The number of pedestrians killed on South Yorkshire’s roads has more than halved in the last two years.
There were five deaths in 2012 – compared with 12 in 2011.
But the number of pedestrians seriously injured rose slightly, from 139 in 2011 to 144 in 2012.
A further 489 pedestrians suffered minor injuries on the roads last year.
Joanne Wehrle, from the South Yorkshire Safer Roads Partnership, said road deaths were at an all-time low.
“This is good news but we can’t become complacent – there is still a lot of work to do and one death or injury is too many,” she said.
PC Mick Hedges from South Yorkshire Police, said: “I have lost count of the number of incidents I have attended where pedestrians have been unnecessarily killed or injured.
“It takes very little effort to follow these four simple steps – stop, look, listen and think. Parents can also play their part and teach their children by example.”
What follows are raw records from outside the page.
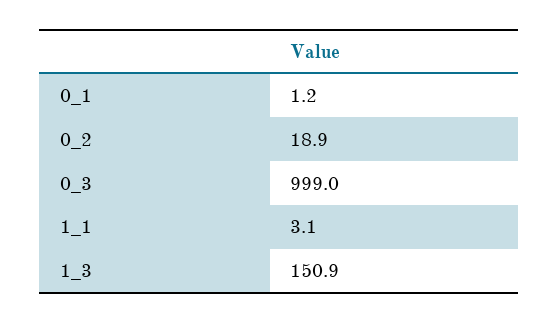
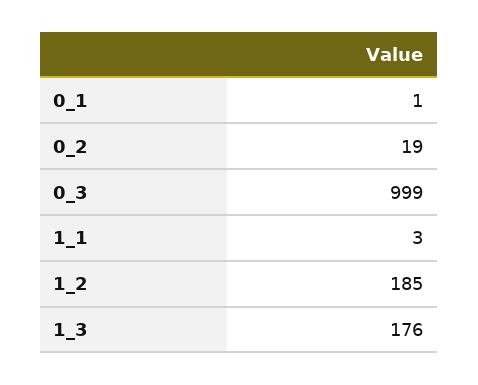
  {
    "0_1": 1.2,
    "0_2": 18.9,
    "0_3": 999,
    "1_1": 3.1,
-   "1_3": 150.9
+   "1_3": 176,
+   "1_2": 185
  }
South Yorkshire Fire and Rescue Service said its crews deal with an average of 10 road smashes every day.
Fire officer Delroy Galloway said both drivers and pedestrians could ‘make simple changes in their behaviour that can make a massive difference to casualty numbers’.
Last month Lucas Thorpe, aged eight, from Treeton, was left in a critical condition after being struck by a moped as he crossed a road.
And police are still trying to trace a hit-and-run driver who struck an 82-year-old woman last Friday in Hillsborough, Sheffield.
Leasa Mitchell’s son Mitchell Mason was nine when he suffered serious head injuries after being knocked down in a hit-and-run on the Manor in 2011.
The 37-year-old has been campaigning for road safety improvements ever since.
She said: “I do think speed is behind a lot of collisions and that all communities should have 20mph zones.”
The figures were released to mark UN Road Safety Week, which this year focuses on pedestrian safety.
The awareness campaign starts on Monday.
Officers from the South Yorkshire Safer Roads Partnership will visit Sheffield, Rotherham, Barnsley and Doncaster to offer safety advice to pedestrians and motorists.
They will also provide training in schools and urge youngsters to wear bright, reflective clothing.